The results of this analysis should be interpreted with attention to several limitations. Due to the focus on a change in annual concentration estimates over a 5-year period, temporal variation in both the bus service (including service changes, reroutes, or bus reassignment to other depots within a given year) and pollutant concentrations were not completely captured. This analysis also did not include all transit vehicles on NYC streets, such as paratransit services offered through the same transit agency or bus fleets maintained by private companies (e.g., those providing service between cities). In addition, our measure for traffic volume is only for a single year, and so may not adequately control for variation in traffic concentrations in space over time.
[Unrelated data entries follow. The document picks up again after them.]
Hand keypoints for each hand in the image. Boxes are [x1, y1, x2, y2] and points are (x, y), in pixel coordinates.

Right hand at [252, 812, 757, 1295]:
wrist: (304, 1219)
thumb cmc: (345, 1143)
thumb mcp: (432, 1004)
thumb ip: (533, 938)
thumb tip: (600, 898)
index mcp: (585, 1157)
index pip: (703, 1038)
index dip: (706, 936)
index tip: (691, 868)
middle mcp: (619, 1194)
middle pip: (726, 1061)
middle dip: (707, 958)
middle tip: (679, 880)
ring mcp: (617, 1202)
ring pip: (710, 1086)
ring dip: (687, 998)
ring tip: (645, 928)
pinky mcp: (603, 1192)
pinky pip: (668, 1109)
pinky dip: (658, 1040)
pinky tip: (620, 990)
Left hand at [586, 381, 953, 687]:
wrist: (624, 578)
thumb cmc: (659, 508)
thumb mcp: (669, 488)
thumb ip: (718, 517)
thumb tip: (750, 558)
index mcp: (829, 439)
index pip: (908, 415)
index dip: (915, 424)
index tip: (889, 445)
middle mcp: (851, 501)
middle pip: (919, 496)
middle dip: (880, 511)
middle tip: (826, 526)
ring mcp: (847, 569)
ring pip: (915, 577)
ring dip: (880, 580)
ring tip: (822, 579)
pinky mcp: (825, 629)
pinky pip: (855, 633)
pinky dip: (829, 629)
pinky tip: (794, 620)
Finally, our study captures variation only in air pollution, without considering variation in population. Reductions in traffic emissions may have a greater magnitude of effect on overall population health in areas of the city where more people reside, in areas of concentrated disadvantage, or on streets where a high volume of commuters are frequently travelling.

It is also important to consider that NOx tailpipe emissions can evolve into health-relevant secondary particulate matter concentrations [25], but this particulate matter would be more dispersed, with less spatial association with bus traffic than tailpipe NOx emissions. Such changes in secondary pollutant concentrations as a result of bus fleet changes would therefore not be detected by these methods. However, they may represent a plausible mediational pathway between bus fleet changes and health outcomes.
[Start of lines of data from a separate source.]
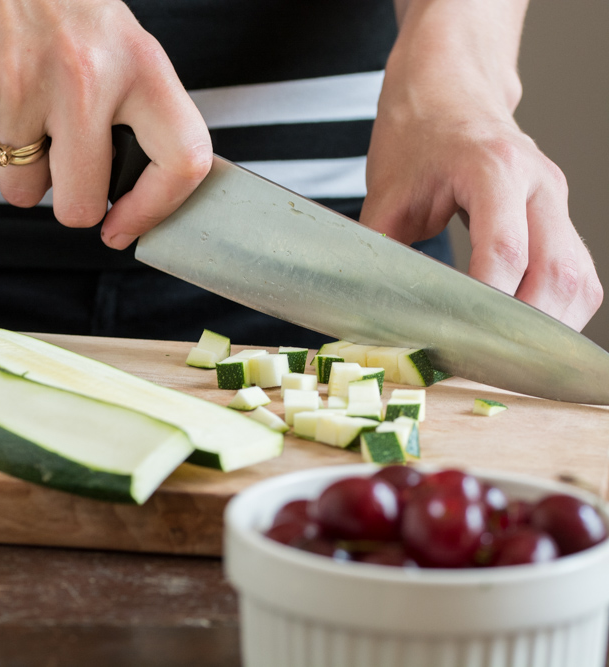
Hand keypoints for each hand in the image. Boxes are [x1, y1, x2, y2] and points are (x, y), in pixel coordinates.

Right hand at [0, 0, 212, 248]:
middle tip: (63, 170)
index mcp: (137, 62)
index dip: (155, 209)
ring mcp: (22, 87)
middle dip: (68, 200)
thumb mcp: (114, 36)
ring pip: (22, 189)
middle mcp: (84, 77)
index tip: (127, 223)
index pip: (181, 160)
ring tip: (21, 116)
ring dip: (19, 168)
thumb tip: (134, 180)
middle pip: (80, 202)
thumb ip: (130, 106)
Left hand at [361, 0, 602, 330]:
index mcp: (492, 168)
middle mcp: (538, 183)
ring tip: (506, 357)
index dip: (487, 301)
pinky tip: (522, 330)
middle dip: (525, 328)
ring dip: (547, 325)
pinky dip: (555, 309)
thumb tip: (368, 312)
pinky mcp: (559, 216)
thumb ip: (381, 252)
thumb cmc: (415, 134)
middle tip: (487, 363)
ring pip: (577, 278)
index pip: (505, 249)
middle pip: (557, 271)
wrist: (448, 88)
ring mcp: (556, 199)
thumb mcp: (386, 193)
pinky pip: (575, 273)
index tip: (461, 337)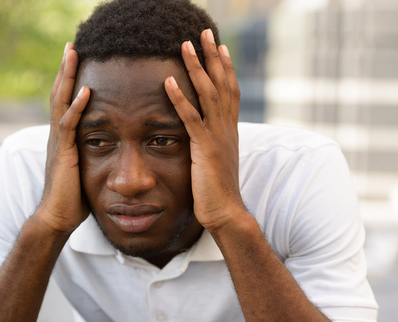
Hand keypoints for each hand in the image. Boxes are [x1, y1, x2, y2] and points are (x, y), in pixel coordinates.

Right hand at [35, 43, 90, 235]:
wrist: (58, 217)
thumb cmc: (73, 197)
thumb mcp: (84, 169)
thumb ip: (91, 153)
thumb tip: (107, 147)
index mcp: (63, 137)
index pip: (65, 101)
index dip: (70, 79)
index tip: (76, 58)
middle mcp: (57, 135)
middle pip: (60, 94)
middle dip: (66, 69)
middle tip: (72, 44)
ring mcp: (58, 143)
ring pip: (61, 102)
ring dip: (67, 77)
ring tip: (73, 54)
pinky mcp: (63, 154)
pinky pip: (69, 125)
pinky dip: (76, 106)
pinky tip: (86, 91)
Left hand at [165, 29, 246, 232]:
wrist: (226, 212)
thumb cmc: (215, 191)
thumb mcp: (213, 161)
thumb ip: (208, 144)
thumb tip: (201, 137)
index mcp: (229, 129)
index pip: (229, 90)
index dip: (224, 66)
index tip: (217, 45)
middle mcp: (227, 128)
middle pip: (222, 83)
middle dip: (212, 56)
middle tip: (203, 32)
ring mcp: (218, 136)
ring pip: (208, 93)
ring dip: (196, 67)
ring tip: (185, 45)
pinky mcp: (204, 148)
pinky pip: (191, 118)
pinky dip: (180, 98)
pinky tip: (169, 82)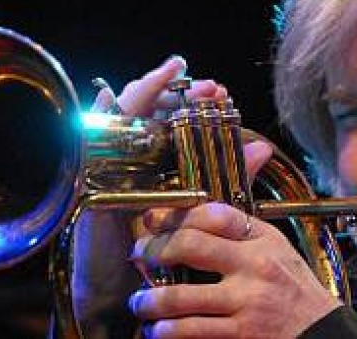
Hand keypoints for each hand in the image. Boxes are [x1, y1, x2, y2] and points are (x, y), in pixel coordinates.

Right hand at [72, 55, 229, 336]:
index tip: (222, 91)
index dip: (197, 98)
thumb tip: (263, 146)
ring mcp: (115, 160)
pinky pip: (93, 141)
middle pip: (153, 107)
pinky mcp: (96, 175)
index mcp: (166, 153)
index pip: (179, 114)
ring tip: (169, 76)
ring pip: (125, 114)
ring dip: (148, 92)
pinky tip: (109, 98)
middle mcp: (139, 151)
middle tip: (207, 85)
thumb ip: (233, 173)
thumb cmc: (167, 240)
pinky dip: (100, 117)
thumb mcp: (207, 202)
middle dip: (178, 89)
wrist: (129, 281)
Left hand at [126, 141, 341, 337]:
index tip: (152, 218)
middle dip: (153, 250)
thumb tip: (251, 154)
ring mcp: (247, 301)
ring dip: (150, 300)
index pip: (214, 214)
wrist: (321, 331)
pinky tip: (159, 329)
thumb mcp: (277, 246)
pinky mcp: (241, 333)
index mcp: (263, 239)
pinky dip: (166, 330)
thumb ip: (245, 222)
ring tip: (141, 302)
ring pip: (181, 296)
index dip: (175, 214)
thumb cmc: (294, 288)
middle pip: (190, 245)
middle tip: (139, 255)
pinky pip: (191, 330)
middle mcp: (255, 265)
In conclusion, although the effect of different bus technologies and bus service on health outcomes remains unassessed, the observed associations with intra-urban air pollution reductions suggest that health benefits of bus fleet shifts within NYC are plausible, and that NOx concentrations (and NO2 in particular) are more likely than BC tailpipe emissions to mediate such benefits. Although transportation agencies must balance considerations including cost, ridership demand, and fleet availability when planning service and route changes, when viewed alongside prior work [9, 10] our findings suggest that air quality stands to benefit from introducing cleaner buses into the existing fleet.